Transcribed page contents:
..........
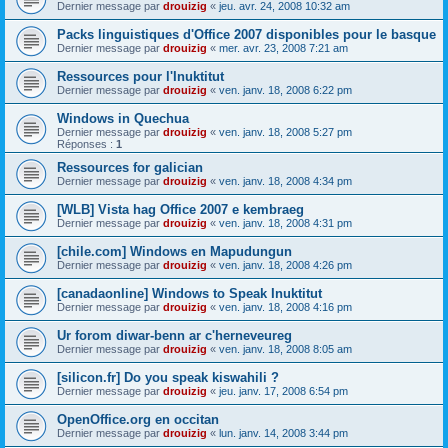
Dernier message par
drouizig
«
jeu. avr. 24, 2008 10:32 am
Packs linguistiques d'Office 2007 disponibles pour le basque
Dernier message par
drouizig
«
mer. avr. 23, 2008 7:21 am
Ressources pour l'Inuktitut
Dernier message par
drouizig
«
ven. janv. 18, 2008 6:22 pm
Windows in Quechua
Dernier message par
drouizig
«
ven. janv. 18, 2008 5:27 pm
Réponses :
1
Ressources for galician
Dernier message par
drouizig
«
ven. janv. 18, 2008 4:34 pm
[WLB] Vista hag Office 2007 e kembraeg
Dernier message par
drouizig
«
ven. janv. 18, 2008 4:31 pm
[chile.com] Windows en Mapudungun
Dernier message par
drouizig
«
ven. janv. 18, 2008 4:26 pm
[canadaonline] Windows to Speak Inuktitut
Dernier message par
drouizig
«
ven. janv. 18, 2008 4:16 pm
Ur forom diwar-benn ar c'herneveureg
Dernier message par
drouizig
«
ven. janv. 18, 2008 8:05 am
[silicon.fr] Do you speak kiswahili ?
Dernier message par
drouizig
«
jeu. janv. 17, 2008 6:54 pm
OpenOffice.org en occitan
Dernier message par
drouizig
«
lun. janv. 14, 2008 3:44 pm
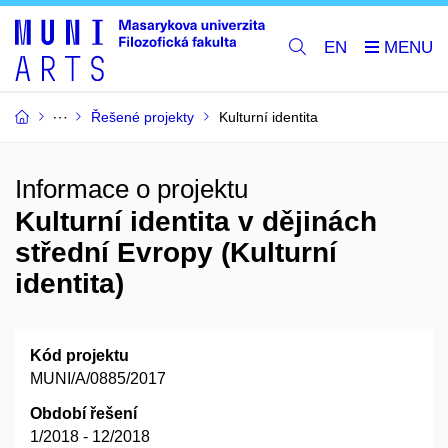
EN
Řešené projekty
Kulturní identita
Informace o projektu
Kulturní identita v dějinách
střední Evropy (Kulturní
identita)
Kód projektu
MUNI/A/0885/2017
Období řešení
1/2018 - 12/2018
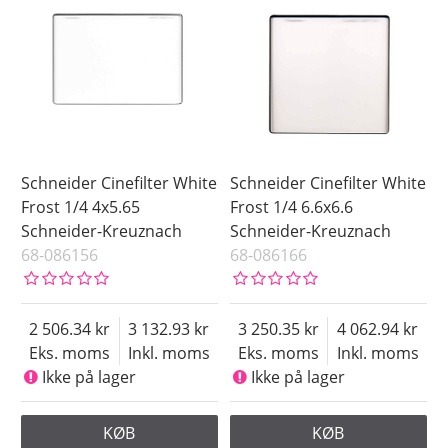
Schneider Cinefilter White
Schneider Cinefilter White
Frost 1/4 4x5.65
Frost 1/4 6.6x6.6
Schneider-Kreuznach
Schneider-Kreuznach
68-086156
68-086166
2 506.34
3 132.93
3 250.35
4 062.94
Eks. moms
Inkl. moms
Eks. moms
Inkl. moms
Ikke på lager
Ikke på lager
KØB
KØB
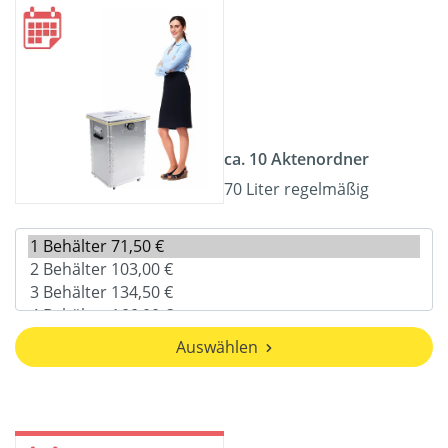
ca. 10 Aktenordner
70 Liter regelmäßig
Auswählen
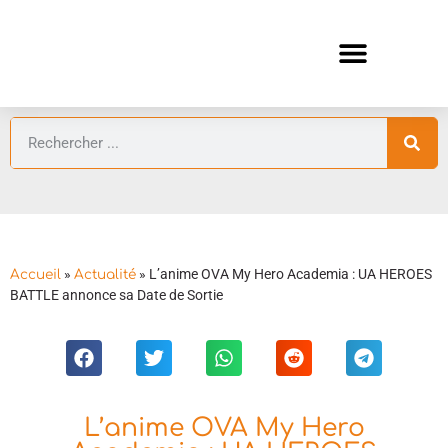
ANIMES AUTOMNE 2026 🍁
GUIDES ANIMES
»
»
L’anime OVA My Hero Academia : UA HEROES
Accueil
Actualité
BATTLE annonce sa Date de Sortie
L’anime OVA My Hero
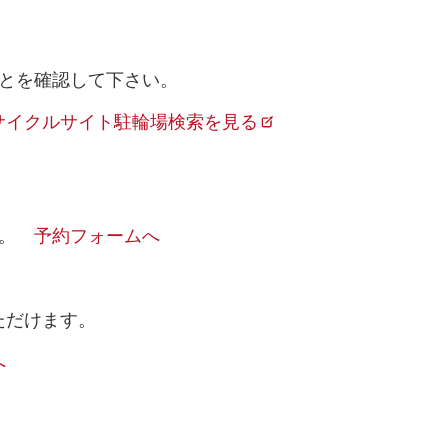
とを確認して下さい。
サイクルサイト駐輪場検索を見る
す。
予約フォームへ
ただけます。
へ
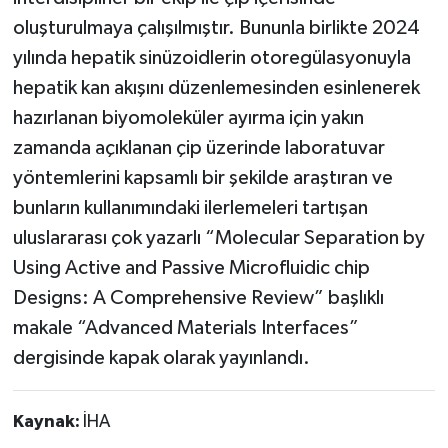
oluşturulmaya çalışılmıştır. Bununla birlikte 2024
yılında hepatik sinüzoidlerin otoregülasyonuyla
hepatik kan akışını düzenlemesinden esinlenerek
hazırlanan biyomoleküler ayırma için yakın
zamanda açıklanan çip üzerinde laboratuvar
yöntemlerini kapsamlı bir şekilde araştıran ve
bunların kullanımındaki ilerlemeleri tartışan
uluslararası çok yazarlı “Molecular Separation by
Using Active and Passive Microfluidic chip
Designs: A Comprehensive Review” başlıklı
makale “Advanced Materials Interfaces”
dergisinde kapak olarak yayınlandı.
Kaynak:
İHA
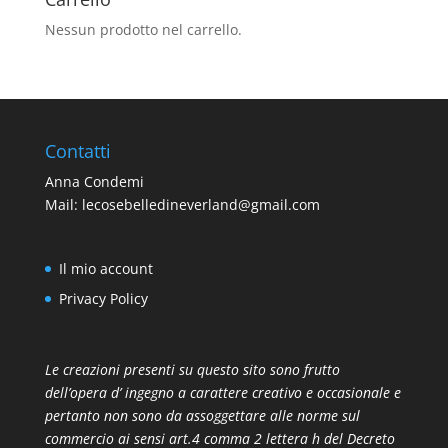
Nessun prodotto nel carrello.
Contatti
Anna Condemi
Mail:
lecosebelledineverland@gmail.com
Il mio account
Privacy Policy
Le creazioni presenti su questo sito sono frutto
dell’opera d’ ingegno a carattere creativo e occasionale e
pertanto non sono da assoggettare alle norme sul
commercio ai sensi art.4 comma 2 lettera h del Decreto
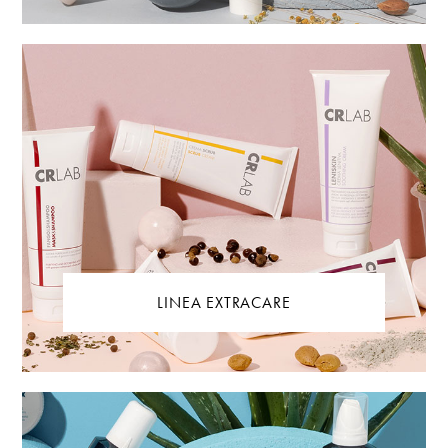
LINEA EXTRACARE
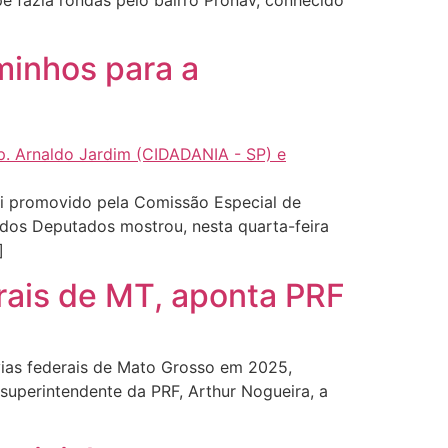
pe fazia rondas pelo bairro Pronav, conhecido
minhos para a
 promovido pela Comissão Especial de
dos Deputados mostrou, nesta quarta-feira
]
rais de MT, aponta PRF
ias federais de Mato Grosso em 2025,
 superintendente da PRF, Arthur Nogueira, a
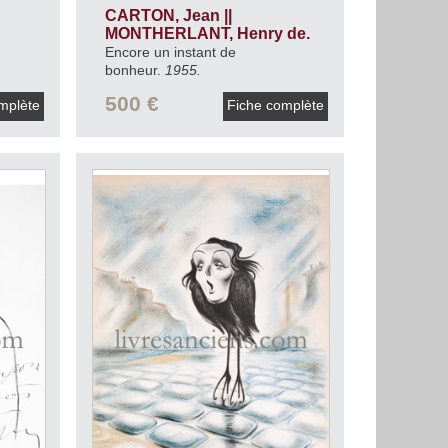
CARTON, Jean ||
MONTHERLANT, Henry de.
.
Encore un instant de
bonheur.
1955.
500 €
mplète
Fiche complète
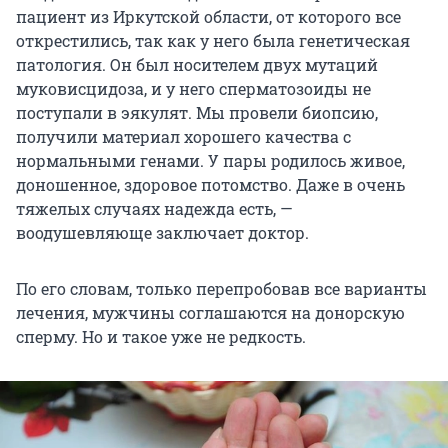
пациент из Иркутской области, от которого все
открестились, так как у него была генетическая
патология. Он был носителем двух мутаций
муковисцидоза, и у него сперматозоиды не
поступали в эякулят. Мы провели биопсию,
получили материал хорошего качества с
нормальными генами. У пары родилось живое,
доношенное, здоровое потомство. Даже в очень
тяжелых случаях надежда есть, —
воодушевляюще заключает доктор.
По его словам, только перепробовав все варианты
лечения, мужчины соглашаются на донорскую
сперму. Но и такое уже не редкость.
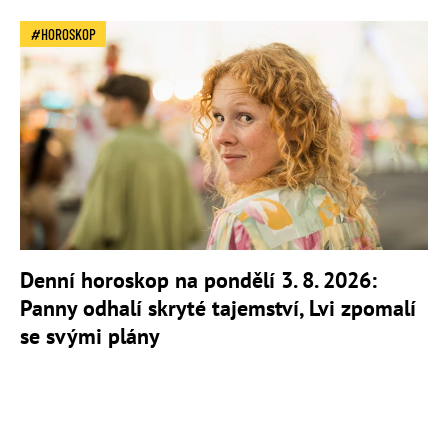
HOROSKOP
Denní horoskop na pondělí 3. 8. 2026:
Panny odhalí skryté tajemství, Lvi zpomalí
se svými plány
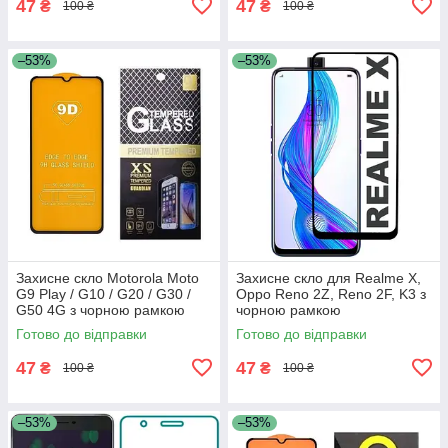
47
47
₴
₴
100 ₴
100 ₴
–53%
–53%
Захисне скло Motorola Moto
Захисне скло для Realme X,
G9 Play / G10 / G20 / G30 /
Oppo Reno 2Z, Reno 2F, K3 з
G50 4G з чорною рамкою
чорною рамкою
Готово до відправки
Готово до відправки
47
47
₴
₴
100 ₴
100 ₴
–53%
–53%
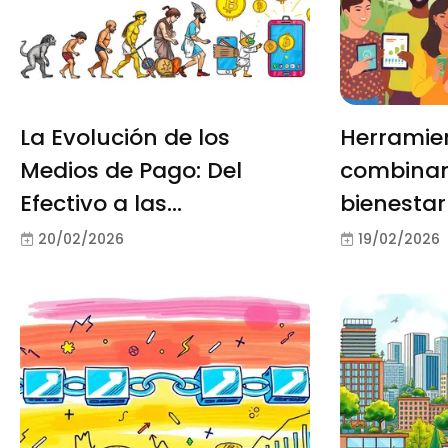
La Evolución de los
Herramie
Medios de Pago: Del
combinan
Efectivo a las
bienestar
Criptomonedas
20/02/2026
19/02/2026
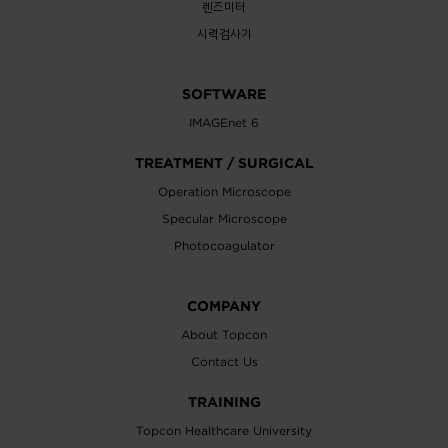
렌즈미터
시력검사기
SOFTWARE
IMAGEnet 6
TREATMENT / SURGICAL
Operation Microscope
Specular Microscope
Photocoagulator
COMPANY
About Topcon
Contact Us
TRAINING
Topcon Healthcare University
..........
Pictures are to be left out, and the lines from the beginning of the records through the line with "Windows in Quechua" are to be printed exactly, with nothing added.

WRITTEN RESPONSE:
Dernier message par
drouizig
«
jeu. avr. 24, 2008 10:32 am
Packs linguistiques d'Office 2007 disponibles pour le basque
Dernier message par
drouizig
«
mer. avr. 23, 2008 7:21 am
Ressources pour l'Inuktitut
Dernier message par
drouizig
«
ven. janv. 18, 2008 6:22 pm
Windows in Quechua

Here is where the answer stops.